なんせ戦時中にバターケースやイギリスのスリップウェアの灰皿を使っていた光太郎です。見聞きしたことは爺さんには影響大だったと思います。
疎開での生活や持ち物は 以下、高村光太郎記念館で見られます。
https://www.hanamaki-takamura-kotaro.jp

花巻といえばやはり大谷や菊池を排出した花巻東。ではなく宮沢賢治でしょう。その宮沢家の縁で光太郎も東京から花巻へ、またハクさんも光太郎の粗末な山小屋へ様子を見に行っていました。こちらも長くなるので後述します。

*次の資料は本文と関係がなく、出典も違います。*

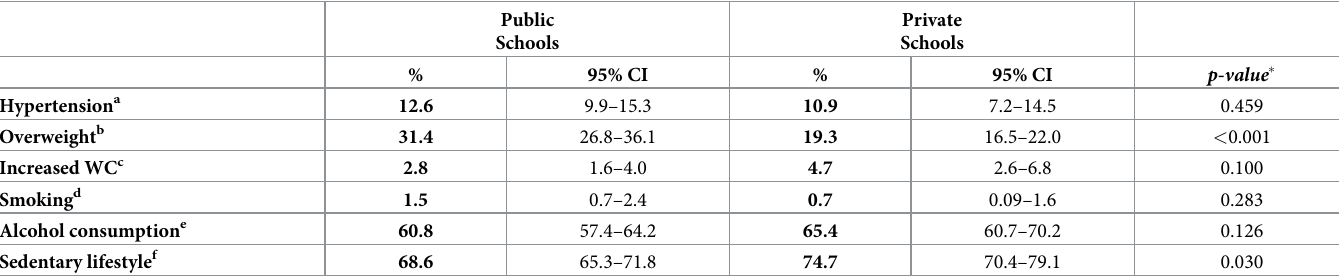
Table 3. Prevalence of modifiable risk factors by public and private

その爺さま ハクさんは今で言う丁寧な生活をしていて所作がとても美しく、またキセルや懐中時計など持ち物もかっこよかったんです。ハイカラな爺さんでした。

私の箸の持ち方、魚の食べ方が悪いと自分の箸を逆さに持ち私の手を叩くこともありました。小学1.2年生にですよ。泣  "中学生になったら良い時計を買ってやる"と言っていましたが、私が小学4年生の時、紫綬褒章をもらってすぐに若くして亡くなりました。享年68歳 ハクさんも後に再登場します。

さて

皆さん小さい頃クリスマスプレゼントにサンタさんからおもちゃをもらったことがあると思います。私もサンタさんからのプレゼントを心待ちにしていた頃。ある12月25日の朝 枕元にプレゼントが置いてありました。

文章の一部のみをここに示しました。